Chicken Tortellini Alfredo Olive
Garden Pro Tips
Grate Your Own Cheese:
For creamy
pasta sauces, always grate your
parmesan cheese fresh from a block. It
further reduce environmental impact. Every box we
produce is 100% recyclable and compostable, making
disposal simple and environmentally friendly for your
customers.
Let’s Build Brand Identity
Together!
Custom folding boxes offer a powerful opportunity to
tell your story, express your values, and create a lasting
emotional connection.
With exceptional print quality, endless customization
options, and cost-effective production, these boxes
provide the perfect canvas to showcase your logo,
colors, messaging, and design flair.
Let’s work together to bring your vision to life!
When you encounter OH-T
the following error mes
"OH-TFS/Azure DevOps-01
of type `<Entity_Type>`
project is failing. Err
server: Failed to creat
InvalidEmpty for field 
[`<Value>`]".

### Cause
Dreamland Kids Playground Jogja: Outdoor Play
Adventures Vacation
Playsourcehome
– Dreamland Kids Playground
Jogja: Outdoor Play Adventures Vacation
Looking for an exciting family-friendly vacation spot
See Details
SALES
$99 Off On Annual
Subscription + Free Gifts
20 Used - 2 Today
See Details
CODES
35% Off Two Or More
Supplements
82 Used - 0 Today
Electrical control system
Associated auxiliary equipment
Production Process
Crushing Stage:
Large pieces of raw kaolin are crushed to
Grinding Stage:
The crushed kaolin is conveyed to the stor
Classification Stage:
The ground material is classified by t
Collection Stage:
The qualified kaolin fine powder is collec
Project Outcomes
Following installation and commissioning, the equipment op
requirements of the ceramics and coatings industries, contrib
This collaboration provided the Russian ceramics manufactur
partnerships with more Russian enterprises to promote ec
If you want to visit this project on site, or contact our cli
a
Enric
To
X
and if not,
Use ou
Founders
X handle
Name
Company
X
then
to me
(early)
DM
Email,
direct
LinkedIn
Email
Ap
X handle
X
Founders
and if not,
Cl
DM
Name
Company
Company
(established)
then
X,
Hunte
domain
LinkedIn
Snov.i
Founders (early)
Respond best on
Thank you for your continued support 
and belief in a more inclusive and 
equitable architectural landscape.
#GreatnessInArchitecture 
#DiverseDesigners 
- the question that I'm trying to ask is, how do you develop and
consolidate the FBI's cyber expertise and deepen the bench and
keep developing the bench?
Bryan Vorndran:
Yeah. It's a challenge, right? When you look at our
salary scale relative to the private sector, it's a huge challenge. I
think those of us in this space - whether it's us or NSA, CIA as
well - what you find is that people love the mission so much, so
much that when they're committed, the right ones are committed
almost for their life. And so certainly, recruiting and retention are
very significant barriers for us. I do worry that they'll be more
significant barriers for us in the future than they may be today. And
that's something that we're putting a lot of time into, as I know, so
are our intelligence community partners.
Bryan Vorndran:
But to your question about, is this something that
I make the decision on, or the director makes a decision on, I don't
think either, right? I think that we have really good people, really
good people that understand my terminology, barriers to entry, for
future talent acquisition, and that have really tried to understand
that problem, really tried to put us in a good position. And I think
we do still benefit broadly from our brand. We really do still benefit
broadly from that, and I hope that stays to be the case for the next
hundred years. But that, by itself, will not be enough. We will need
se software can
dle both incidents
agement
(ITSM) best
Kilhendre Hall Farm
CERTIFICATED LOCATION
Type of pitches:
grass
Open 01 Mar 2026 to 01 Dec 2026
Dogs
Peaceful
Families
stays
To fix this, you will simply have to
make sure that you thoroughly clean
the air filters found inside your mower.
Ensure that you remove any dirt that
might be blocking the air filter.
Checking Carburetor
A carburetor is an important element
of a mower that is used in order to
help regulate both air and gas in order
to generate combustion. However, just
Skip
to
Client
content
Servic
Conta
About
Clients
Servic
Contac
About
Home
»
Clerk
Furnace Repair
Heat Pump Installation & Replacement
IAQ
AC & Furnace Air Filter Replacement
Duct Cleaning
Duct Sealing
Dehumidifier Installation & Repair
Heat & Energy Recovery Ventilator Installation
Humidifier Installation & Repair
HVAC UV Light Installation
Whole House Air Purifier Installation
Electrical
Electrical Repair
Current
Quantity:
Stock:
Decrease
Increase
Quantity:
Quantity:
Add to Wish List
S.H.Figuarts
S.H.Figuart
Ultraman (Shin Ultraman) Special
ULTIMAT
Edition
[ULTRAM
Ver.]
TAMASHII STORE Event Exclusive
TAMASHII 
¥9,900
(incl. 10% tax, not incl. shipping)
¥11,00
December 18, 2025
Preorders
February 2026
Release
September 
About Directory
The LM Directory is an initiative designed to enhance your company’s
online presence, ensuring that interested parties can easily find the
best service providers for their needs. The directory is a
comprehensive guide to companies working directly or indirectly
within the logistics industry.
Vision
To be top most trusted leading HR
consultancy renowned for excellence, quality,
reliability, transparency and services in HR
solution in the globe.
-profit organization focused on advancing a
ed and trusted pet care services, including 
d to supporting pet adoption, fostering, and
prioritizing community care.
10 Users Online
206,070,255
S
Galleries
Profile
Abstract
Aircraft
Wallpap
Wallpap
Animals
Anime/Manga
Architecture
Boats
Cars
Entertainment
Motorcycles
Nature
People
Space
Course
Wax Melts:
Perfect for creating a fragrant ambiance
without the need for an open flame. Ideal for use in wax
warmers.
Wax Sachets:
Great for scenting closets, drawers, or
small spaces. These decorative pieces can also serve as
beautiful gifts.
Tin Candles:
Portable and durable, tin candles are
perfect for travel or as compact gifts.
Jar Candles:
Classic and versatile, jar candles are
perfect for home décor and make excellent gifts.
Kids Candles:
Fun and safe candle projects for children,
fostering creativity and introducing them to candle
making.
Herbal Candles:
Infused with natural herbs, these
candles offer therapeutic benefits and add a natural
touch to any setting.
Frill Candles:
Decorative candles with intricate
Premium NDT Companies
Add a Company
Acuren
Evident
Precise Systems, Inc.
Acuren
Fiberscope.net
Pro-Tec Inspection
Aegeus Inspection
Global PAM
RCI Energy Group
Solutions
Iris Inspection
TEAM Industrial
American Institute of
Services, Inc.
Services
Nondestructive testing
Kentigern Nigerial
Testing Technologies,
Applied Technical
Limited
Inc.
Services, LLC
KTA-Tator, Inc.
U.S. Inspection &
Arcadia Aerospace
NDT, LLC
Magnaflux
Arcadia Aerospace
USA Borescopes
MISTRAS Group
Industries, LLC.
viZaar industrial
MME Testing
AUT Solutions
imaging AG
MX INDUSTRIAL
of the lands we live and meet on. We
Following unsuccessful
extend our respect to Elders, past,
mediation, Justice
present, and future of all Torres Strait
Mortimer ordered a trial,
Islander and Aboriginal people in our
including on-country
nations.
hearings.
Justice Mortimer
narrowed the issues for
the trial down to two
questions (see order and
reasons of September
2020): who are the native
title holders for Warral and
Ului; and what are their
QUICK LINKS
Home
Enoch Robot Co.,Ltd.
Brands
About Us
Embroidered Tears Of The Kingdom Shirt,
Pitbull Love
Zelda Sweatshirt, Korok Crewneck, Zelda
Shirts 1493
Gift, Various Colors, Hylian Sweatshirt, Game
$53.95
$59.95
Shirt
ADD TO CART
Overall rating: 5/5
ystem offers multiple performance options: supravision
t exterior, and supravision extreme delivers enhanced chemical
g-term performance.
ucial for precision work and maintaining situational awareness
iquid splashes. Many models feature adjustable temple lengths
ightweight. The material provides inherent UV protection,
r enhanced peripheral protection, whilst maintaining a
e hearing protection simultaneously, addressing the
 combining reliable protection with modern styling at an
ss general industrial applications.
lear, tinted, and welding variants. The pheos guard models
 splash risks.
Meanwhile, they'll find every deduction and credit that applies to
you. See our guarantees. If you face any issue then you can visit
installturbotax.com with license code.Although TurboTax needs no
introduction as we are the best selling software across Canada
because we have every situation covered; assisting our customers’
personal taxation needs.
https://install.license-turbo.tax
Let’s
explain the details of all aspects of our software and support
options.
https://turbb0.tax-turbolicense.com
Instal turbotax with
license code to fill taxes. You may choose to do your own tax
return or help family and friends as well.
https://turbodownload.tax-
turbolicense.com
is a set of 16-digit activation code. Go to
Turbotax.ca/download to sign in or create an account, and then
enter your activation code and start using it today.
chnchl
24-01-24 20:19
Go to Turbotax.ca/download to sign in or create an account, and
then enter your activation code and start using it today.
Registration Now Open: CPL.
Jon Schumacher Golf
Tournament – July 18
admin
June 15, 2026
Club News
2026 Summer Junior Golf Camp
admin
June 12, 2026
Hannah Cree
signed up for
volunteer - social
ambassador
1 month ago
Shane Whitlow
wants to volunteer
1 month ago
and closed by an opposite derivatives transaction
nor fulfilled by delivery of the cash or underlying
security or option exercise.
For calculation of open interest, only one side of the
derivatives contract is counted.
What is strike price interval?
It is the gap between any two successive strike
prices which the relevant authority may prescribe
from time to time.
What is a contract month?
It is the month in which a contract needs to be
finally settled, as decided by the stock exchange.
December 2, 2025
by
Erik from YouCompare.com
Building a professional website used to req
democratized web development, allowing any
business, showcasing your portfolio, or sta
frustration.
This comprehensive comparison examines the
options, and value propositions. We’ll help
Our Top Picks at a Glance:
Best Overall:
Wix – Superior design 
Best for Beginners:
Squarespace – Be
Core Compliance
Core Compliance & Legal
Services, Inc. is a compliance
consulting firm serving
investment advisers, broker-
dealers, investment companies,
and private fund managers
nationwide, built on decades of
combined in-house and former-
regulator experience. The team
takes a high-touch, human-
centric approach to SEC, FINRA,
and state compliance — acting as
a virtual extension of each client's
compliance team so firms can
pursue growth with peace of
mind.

________________________

> Problem statement:
Copy out only the lines above from the one with "combining reliable protection" to the one with "June 12, 2026", inclusive, exactly as they stand.

> Exercise answer:
 combining reliable protection with modern styling at an
ss general industrial applications.
lear, tinted, and welding variants. The pheos guard models
 splash risks.
Meanwhile, they'll find every deduction and credit that applies to
you. See our guarantees. If you face any issue then you can visit
installturbotax.com with license code.Although TurboTax needs no
introduction as we are the best selling software across Canada
because we have every situation covered; assisting our customers’
personal taxation needs.
https://install.license-turbo.tax
Let’s
explain the details of all aspects of our software and support
options.
https://turbb0.tax-turbolicense.com
Instal turbotax with
license code to fill taxes. You may choose to do your own tax
return or help family and friends as well.
https://turbodownload.tax-
turbolicense.com
is a set of 16-digit activation code. Go to
Turbotax.ca/download to sign in or create an account, and then
enter your activation code and start using it today.
chnchl
24-01-24 20:19
Go to Turbotax.ca/download to sign in or create an account, and
then enter your activation code and start using it today.
Registration Now Open: CPL.
Jon Schumacher Golf
Tournament – July 18
admin
June 15, 2026
Club News
2026 Summer Junior Golf Camp
admin
June 12, 2026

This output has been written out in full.